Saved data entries
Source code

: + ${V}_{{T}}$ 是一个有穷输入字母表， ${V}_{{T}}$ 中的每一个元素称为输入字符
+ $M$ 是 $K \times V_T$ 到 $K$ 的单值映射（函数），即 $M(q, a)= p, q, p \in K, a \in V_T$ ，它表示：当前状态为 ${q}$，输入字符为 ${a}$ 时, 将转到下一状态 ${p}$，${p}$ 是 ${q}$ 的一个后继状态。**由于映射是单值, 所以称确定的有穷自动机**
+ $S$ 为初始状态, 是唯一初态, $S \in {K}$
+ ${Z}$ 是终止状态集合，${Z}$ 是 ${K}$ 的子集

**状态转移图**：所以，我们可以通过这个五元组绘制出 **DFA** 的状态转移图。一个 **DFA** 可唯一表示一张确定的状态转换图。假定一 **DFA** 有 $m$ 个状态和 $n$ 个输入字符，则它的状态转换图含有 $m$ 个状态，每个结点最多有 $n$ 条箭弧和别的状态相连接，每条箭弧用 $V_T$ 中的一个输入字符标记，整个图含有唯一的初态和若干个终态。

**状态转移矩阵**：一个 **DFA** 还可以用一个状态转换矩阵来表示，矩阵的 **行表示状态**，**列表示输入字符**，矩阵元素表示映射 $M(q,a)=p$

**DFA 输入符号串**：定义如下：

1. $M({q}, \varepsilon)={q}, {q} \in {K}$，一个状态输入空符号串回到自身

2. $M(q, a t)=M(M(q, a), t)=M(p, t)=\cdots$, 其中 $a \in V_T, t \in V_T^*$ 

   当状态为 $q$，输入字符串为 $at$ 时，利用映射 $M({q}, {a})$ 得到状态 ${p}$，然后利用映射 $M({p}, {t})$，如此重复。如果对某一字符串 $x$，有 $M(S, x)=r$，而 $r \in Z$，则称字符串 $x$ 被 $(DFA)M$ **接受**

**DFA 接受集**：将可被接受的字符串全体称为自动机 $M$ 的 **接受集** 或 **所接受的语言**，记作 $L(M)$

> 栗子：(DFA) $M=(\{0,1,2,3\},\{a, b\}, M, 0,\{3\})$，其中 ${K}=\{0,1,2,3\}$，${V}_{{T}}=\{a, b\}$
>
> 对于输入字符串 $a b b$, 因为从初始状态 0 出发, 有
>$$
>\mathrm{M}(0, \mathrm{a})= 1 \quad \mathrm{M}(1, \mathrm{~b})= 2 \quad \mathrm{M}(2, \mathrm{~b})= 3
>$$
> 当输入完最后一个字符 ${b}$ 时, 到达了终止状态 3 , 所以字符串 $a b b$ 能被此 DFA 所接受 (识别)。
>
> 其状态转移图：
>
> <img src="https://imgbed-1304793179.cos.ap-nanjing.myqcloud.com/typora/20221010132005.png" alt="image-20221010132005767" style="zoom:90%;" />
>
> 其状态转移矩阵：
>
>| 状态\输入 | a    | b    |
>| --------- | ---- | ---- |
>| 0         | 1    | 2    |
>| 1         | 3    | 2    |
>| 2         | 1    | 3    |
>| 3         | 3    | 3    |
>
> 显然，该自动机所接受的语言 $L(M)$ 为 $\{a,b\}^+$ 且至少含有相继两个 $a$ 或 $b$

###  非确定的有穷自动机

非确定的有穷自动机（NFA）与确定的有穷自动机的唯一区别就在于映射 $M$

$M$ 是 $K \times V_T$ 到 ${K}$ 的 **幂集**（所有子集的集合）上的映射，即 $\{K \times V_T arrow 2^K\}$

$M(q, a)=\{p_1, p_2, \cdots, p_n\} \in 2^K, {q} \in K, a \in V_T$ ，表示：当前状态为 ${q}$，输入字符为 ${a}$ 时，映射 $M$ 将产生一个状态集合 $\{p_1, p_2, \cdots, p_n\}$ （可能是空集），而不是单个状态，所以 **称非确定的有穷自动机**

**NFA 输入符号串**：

...

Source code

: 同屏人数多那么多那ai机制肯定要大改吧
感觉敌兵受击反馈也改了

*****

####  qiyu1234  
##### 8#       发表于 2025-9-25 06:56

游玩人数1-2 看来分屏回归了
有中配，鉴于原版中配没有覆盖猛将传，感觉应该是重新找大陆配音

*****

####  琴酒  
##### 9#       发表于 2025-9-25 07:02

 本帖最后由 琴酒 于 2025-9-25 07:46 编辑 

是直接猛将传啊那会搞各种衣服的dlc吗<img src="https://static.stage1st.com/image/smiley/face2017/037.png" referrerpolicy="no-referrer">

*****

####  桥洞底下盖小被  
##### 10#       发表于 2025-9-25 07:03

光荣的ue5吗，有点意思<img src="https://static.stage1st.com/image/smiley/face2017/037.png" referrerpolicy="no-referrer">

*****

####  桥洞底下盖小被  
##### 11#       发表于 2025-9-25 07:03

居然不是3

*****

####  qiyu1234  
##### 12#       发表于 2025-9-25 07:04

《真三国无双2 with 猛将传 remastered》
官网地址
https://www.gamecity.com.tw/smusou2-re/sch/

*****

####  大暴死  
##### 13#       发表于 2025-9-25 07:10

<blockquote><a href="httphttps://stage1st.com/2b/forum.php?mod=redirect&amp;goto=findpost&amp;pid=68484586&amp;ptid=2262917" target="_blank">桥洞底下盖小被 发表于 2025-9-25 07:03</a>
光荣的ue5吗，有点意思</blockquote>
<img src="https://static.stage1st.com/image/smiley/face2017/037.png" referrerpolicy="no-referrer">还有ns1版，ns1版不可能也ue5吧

==

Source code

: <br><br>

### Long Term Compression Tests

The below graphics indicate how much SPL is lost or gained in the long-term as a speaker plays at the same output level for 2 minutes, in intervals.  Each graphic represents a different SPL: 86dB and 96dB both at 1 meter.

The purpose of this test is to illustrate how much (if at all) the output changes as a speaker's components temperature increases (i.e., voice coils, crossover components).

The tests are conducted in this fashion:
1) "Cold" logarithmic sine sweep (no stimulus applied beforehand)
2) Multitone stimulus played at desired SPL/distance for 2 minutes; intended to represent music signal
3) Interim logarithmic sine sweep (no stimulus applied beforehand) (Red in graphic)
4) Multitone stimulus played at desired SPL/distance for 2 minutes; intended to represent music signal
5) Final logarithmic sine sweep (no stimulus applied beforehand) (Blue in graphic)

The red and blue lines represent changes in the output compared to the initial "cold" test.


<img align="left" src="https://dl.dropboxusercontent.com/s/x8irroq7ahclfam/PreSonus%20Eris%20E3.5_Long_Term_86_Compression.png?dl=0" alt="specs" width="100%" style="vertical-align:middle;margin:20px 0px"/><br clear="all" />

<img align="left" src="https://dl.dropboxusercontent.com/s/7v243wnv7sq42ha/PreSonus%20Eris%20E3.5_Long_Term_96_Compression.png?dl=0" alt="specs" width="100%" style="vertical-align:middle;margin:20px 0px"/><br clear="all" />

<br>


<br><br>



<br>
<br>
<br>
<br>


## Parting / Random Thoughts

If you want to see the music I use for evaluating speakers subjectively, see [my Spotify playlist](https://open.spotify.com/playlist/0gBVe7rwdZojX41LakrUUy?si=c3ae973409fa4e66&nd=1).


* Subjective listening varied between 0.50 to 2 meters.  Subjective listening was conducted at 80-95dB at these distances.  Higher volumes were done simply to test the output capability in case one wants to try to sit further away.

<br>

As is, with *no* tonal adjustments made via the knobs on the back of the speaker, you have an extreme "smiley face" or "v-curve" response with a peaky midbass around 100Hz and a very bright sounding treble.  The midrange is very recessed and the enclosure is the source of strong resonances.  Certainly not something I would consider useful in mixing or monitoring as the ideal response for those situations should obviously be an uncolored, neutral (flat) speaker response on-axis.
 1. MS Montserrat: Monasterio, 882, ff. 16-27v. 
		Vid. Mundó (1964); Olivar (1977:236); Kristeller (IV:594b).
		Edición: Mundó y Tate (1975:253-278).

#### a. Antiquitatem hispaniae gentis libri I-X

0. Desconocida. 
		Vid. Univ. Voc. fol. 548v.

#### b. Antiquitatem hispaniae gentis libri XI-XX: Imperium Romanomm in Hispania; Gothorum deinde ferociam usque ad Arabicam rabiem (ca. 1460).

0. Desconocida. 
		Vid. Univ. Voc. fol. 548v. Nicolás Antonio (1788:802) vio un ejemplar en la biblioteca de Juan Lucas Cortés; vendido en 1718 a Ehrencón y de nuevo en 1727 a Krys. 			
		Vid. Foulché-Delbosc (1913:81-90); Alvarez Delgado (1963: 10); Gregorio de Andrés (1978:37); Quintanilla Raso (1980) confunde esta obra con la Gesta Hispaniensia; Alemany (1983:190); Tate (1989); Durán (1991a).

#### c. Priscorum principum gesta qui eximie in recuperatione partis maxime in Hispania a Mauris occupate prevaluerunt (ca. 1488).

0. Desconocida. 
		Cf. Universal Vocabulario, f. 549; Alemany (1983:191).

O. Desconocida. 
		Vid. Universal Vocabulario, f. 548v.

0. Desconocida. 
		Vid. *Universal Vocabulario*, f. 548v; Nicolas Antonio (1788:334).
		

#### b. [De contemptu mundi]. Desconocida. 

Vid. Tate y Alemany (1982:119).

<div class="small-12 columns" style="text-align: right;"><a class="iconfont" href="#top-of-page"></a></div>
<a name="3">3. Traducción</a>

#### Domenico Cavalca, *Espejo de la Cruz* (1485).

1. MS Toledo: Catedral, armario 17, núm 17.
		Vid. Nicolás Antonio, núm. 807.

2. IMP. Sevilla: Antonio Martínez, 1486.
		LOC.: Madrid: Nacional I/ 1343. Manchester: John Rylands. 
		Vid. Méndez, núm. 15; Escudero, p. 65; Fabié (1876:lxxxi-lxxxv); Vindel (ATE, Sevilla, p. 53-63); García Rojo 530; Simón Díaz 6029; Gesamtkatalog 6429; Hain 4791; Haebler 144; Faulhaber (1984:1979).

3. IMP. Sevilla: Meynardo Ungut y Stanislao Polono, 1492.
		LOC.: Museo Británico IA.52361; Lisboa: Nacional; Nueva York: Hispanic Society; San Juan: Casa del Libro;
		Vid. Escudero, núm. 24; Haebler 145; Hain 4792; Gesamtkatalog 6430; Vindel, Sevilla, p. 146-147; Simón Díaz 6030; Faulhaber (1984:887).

### EXERCISE DIRECTIONS
How would you lay out the lines of the items starting at the line containing "本帖最后由 琴酒 于 2025-9-25 07:46 编辑" and ending at the line containing "发表于 2025-9-25 07:10" as a Markdown table with columns Row and Line, numbering each row and leaving out blank lines?

### EXERCISE OUTPUT
| Row | Line |
|---|---|
| 1 |  本帖最后由 琴酒 于 2025-9-25 07:46 编辑  |
| 2 | 是直接猛将传啊那会搞各种衣服的dlc吗<img src="https://static.stage1st.com/image/smiley/face2017/037.png" referrerpolicy="no-referrer"> |
| 3 | ***** |
| 4 | ####  桥洞底下盖小被   |
| 5 | ##### 10#       发表于 2025-9-25 07:03 |
| 6 | 光荣的ue5吗，有点意思<img src="https://static.stage1st.com/image/smiley/face2017/037.png" referrerpolicy="no-referrer"> |
| 7 | ***** |
| 8 | ####  桥洞底下盖小被   |
| 9 | ##### 11#       发表于 2025-9-25 07:03 |
| 10 | 居然不是3 |
| 11 | ***** |
| 12 | ####  qiyu1234   |
| 13 | ##### 12#       发表于 2025-9-25 07:04 |
| 14 | 《真三国无双2 with 猛将传 remastered》 |
| 15 | 官网地址 |
| 16 | https://www.gamecity.com.tw/smusou2-re/sch/ |
| 17 | ***** |
| 18 | ####  大暴死   |
| 19 | ##### 13#       发表于 2025-9-25 07:10 |